EXERCISE DETAILS = Below are some records; output exactly the lines from the line with "- Link: [Wisdom" to the line with "- Link: [Commit-stream](https://github.com/x1sec/commit-stream)", both ends kept, and nothing more.

PROVIDED MATERIAL =
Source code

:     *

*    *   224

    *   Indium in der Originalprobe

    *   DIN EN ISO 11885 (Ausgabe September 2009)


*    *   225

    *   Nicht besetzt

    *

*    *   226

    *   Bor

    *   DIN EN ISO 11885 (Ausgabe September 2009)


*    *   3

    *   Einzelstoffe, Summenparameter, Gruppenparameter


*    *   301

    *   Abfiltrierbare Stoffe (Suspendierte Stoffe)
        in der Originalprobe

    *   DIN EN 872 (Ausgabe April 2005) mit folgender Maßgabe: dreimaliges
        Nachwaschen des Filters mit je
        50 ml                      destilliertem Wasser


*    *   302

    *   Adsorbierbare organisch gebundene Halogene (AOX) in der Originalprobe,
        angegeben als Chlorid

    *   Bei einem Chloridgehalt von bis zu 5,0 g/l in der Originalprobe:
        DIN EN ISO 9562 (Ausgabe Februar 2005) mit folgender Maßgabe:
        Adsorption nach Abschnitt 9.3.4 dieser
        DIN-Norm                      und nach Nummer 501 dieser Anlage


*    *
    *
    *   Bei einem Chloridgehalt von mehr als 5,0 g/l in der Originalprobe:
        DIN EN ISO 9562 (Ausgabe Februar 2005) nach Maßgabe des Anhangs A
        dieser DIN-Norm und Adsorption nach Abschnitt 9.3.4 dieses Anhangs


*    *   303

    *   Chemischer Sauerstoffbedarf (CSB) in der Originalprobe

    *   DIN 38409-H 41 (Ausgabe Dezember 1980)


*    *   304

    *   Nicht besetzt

---

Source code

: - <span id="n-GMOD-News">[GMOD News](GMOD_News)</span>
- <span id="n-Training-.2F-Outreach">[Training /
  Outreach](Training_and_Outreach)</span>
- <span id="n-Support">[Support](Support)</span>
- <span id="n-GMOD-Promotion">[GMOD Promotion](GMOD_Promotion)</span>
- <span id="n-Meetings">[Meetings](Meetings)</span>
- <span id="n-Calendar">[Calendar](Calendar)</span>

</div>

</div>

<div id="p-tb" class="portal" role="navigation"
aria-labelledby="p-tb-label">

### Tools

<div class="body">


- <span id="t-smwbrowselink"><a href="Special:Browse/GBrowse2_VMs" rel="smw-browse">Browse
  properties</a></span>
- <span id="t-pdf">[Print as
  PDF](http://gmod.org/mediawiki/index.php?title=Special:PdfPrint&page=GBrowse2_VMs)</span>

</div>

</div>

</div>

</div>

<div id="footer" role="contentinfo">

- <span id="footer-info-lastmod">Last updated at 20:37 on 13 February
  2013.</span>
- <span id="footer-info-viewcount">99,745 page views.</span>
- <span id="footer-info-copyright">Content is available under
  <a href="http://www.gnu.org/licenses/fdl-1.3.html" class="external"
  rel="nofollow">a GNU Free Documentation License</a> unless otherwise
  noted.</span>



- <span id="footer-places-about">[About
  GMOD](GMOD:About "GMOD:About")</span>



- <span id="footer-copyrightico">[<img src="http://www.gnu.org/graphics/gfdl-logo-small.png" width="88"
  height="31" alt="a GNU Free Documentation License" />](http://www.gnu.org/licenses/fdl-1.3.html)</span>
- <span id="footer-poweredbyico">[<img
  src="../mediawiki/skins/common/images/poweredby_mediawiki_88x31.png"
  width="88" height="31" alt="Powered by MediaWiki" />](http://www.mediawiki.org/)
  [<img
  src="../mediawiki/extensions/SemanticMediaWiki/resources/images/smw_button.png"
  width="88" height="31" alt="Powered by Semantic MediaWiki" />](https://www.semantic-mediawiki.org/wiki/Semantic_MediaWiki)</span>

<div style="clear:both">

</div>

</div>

==

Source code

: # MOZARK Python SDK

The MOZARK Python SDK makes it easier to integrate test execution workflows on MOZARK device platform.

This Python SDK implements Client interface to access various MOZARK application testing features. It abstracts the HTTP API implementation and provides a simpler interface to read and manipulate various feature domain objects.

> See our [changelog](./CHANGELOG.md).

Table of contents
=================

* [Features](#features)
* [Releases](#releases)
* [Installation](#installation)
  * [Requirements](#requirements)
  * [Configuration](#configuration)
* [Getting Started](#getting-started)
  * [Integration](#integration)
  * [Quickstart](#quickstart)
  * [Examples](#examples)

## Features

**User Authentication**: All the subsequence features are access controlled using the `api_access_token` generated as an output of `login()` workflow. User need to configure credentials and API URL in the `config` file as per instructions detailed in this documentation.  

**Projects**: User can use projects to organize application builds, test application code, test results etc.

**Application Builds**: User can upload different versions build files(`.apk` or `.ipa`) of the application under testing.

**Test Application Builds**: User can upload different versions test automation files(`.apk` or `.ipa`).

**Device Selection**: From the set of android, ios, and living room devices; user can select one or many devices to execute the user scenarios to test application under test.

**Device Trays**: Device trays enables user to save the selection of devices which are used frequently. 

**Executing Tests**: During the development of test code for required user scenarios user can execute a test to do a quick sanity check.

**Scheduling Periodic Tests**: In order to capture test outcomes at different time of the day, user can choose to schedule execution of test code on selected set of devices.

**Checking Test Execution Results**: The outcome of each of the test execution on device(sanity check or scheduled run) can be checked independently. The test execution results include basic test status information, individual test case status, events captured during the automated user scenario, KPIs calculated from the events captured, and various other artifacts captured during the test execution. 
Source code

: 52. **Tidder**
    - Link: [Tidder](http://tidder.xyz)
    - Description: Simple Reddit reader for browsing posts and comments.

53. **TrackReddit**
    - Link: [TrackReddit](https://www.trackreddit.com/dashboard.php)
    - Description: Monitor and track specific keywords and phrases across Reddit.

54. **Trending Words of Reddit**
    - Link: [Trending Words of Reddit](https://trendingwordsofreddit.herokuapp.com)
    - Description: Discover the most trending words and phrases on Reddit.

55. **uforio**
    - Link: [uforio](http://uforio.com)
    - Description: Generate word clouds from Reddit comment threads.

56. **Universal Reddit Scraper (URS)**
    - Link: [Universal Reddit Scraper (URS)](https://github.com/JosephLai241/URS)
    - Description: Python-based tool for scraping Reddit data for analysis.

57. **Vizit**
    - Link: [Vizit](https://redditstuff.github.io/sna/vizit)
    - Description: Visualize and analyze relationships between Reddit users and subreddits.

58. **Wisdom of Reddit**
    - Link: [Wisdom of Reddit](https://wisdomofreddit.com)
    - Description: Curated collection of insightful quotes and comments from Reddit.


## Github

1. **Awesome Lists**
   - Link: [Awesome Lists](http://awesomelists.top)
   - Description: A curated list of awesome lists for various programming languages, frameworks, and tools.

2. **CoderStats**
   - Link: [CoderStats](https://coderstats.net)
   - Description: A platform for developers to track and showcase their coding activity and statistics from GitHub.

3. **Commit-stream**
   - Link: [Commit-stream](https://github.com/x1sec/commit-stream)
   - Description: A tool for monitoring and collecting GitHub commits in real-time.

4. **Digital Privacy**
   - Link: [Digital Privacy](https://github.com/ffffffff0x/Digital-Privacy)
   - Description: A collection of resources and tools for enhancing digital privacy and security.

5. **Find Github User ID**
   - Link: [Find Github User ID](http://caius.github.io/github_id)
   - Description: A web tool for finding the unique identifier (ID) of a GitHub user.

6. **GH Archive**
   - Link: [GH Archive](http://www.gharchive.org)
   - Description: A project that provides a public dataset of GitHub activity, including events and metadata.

SOLUTION BELOW =
    - Link: [Wisdom of Reddit](https://wisdomofreddit.com)
    - Description: Curated collection of insightful quotes and comments from Reddit.


## Github

1. **Awesome Lists**
   - Link: [Awesome Lists](http://awesomelists.top)
   - Description: A curated list of awesome lists for various programming languages, frameworks, and tools.

2. **CoderStats**
   - Link: [CoderStats](https://coderstats.net)
   - Description: A platform for developers to track and showcase their coding activity and statistics from GitHub.

3. **Commit-stream**
   - Link: [Commit-stream](https://github.com/x1sec/commit-stream)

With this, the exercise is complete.